The news was announced at the American Heart Association’s annual Scientific Sessions in Philadelphia, and although only a few hundred patients participated in the early-stage trial, the results were so positive that they were hailed by cardiologists as a potential paradigm shift.
Chicago-based heart expert Professor George Bakris, who was involved in the studies, said the idea of ’giving up the burden’ of daily tablets for two injections a year was so popular that his patients were ‘queuing up’ to take it to get medicine.
Millions of high blood pressure patients in Britain could soon get a simple twice-a-year jab instead of daily pills to protect against heart attacks and strokes (stock image)
Just one dose of the drug Zilebesiran can reduce pressure within two weeks, and the benefits last up to six months, according to the results of a new study (stock image)
“If this delivers on its promise, it will represent a huge shift in treatment,” he said, adding that larger studies were now needed.
High blood pressure, medically known as hypertension, affects an estimated 14.4 million people in Britain – a quarter of all adults. However, the condition rarely has noticeable symptoms – and of these cases, as many as four million are thought to go undiagnosed because they have never been tested.
Dr. Manish Saxena, a heart doctor at Barts Health NHS Trust who helped oversee the UK trials of zilebesiran, said: ‘High blood pressure is a major risk factor for heart attacks and strokes, but many patients remain poorly controlled. Some forget to take their daily medication, others suffer from side effects. This injection is so simple that there is no reason why patients cannot administer it themselves, as they do with diabetes medications such as insulin.’

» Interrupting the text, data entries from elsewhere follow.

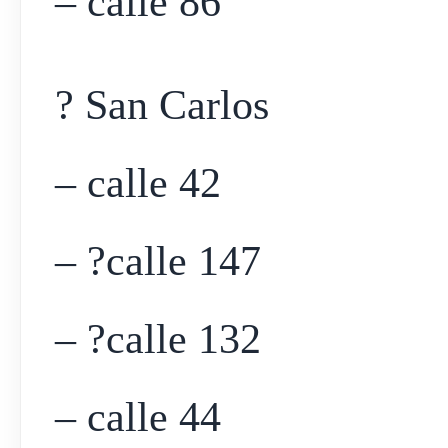
– calle 86
? San Carlos
– calle 42
– ?calle 147
– ?calle 132
– calle 44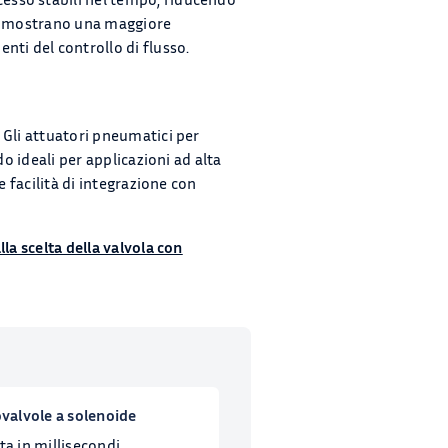
mostrano una maggiore
nti del controllo di flusso.
 Gli attuatori pneumatici per
do ideali per applicazioni ad alta
e facilità di integrazione con
lla scelta della valvola con
ovalvole a solenoide
ta in millisecondi,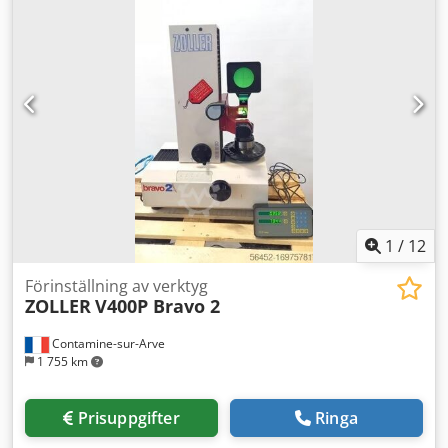
antal motorer: 2, effekt per motor: 3 hk sågklingans
diameter: 330 mm Chjdswqdqnspfx Am Usa max.
användbar kaplängd: 3000 mm min. användbar kaplängd:
350 mm max. användbar kapbredd vid 90°: 165 x 115 mm
(H) max. användbar kapbredd vid 45°: 115 x 115 mm (H)
vikt: 600 kg volt: 380/50
1
/
12
Förinställning av verktyg
ZOLLER
V400P Bravo 2
Contamine-sur-Arve
1 755 km
Prisuppgifter
Ringa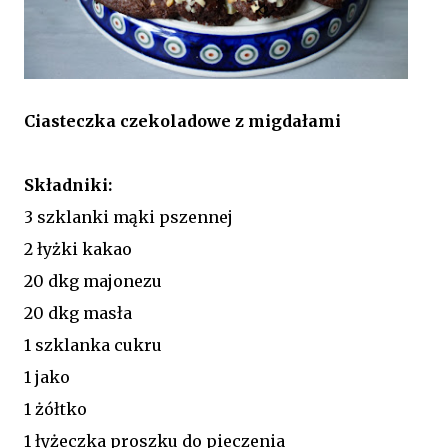
Ciasteczka czekoladowe z migdałami
Składniki:
3 szklanki mąki pszennej
2 łyżki kakao
20 dkg majonezu
20 dkg masła
1 szklanka cukru
1 jako
1 żółtko
1 łyżeczka proszku do pieczenia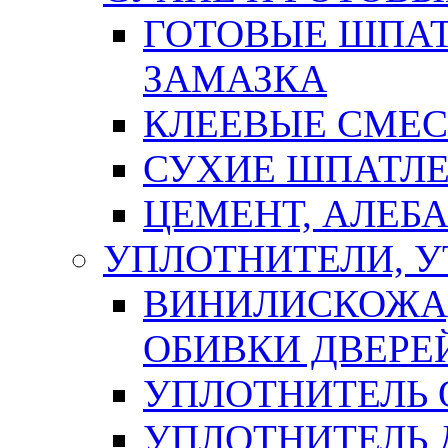
ГОТОВЫЕ ШПАТ
ЗАМАЗКА
КЛЕЕВЫЕ СМЕС
СУХИЕ ШПАТЛЕ
ЦЕМЕНТ, АЛЕБ
УПЛОТНИТЕЛИ, 
ВИНИЛИСКОЖА
ОБИВКИ ДВЕРЕ
УПЛОТНИТЕЛЬ 
УПЛОТНИТЕЛЬ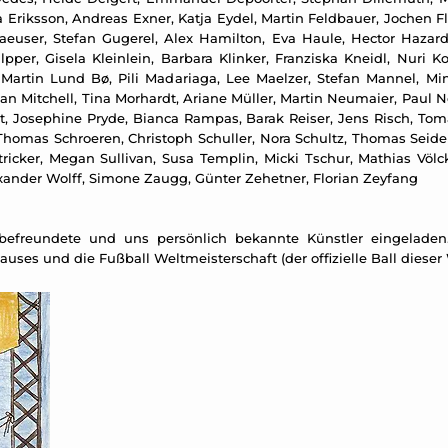
Eriksson, Andreas Exner, Katja Eydel, Martin Feldbauer, Jochen Flin
aeuser, Stefan Gugerel, Alex Hamilton, Eva Haule, Hector Hazar
per, Gisela Kleinlein, Barbara Klinker, Franziska Kneidl, Nuri Ko
 Martin Lund Bø, Pili Madariaga, Lee Maelzer, Stefan Mannel, M
Dan Mitchell, Tina Morhardt, Ariane Müller, Martin Neumaier, Paul
ost, Josephine Pryde, Bianca Rampas, Barak Reiser, Jens Risch, Tom
Thomas Schroeren, Christoph Schuller, Nora Schultz, Thomas Seidem
d Stricker, Megan Sullivan, Susa Templin, Micki Tschur, Mathias Vö
xander Wolff, Simone Zaugg, Günter Zehetner, Florian Zeyfang
 befreundete und uns persönlich bekannte Künstler eingeladen.
uses und die Fußball Weltmeisterschaft (der offizielle Ball dieser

Mild hypertension can be controlled with lifestyle changes – more exercise and less salt intake – but many with the condition eventually require medication, and this is usually lifelong.
There are a wide variety of drug options. But according to Dr. Saxena, patients can suffer from headaches, stomach problems, swelling of the legs and hands, sexual dysfunction and even hair loss. “This new injection does not appear to cause any significant problems,” he said.
‘A shot every six months is easier for patients and given the pressure the NHS has been under since the pandemic, this is exactly the kind of solution we need to help people stay healthy. A treatment like this has the potential to become a new gold standard.’
Zilebesiran works by turning off the gene involved in the production of angiotensin, a hormone that constricts blood vessels, leading to increased blood pressure. Several existing drugs target angiotensin, but this is the first to cut off production ‘at the source’.
So far, the studies have only involved patients with mild to moderate high blood pressure. ‘We hope that in the future we will see similar benefits in people with higher and more difficult to treat problems,’ said Dr Saxena. ‘Our patients are very positive. They like the fact that their blood pressure can be controlled with very few medications.”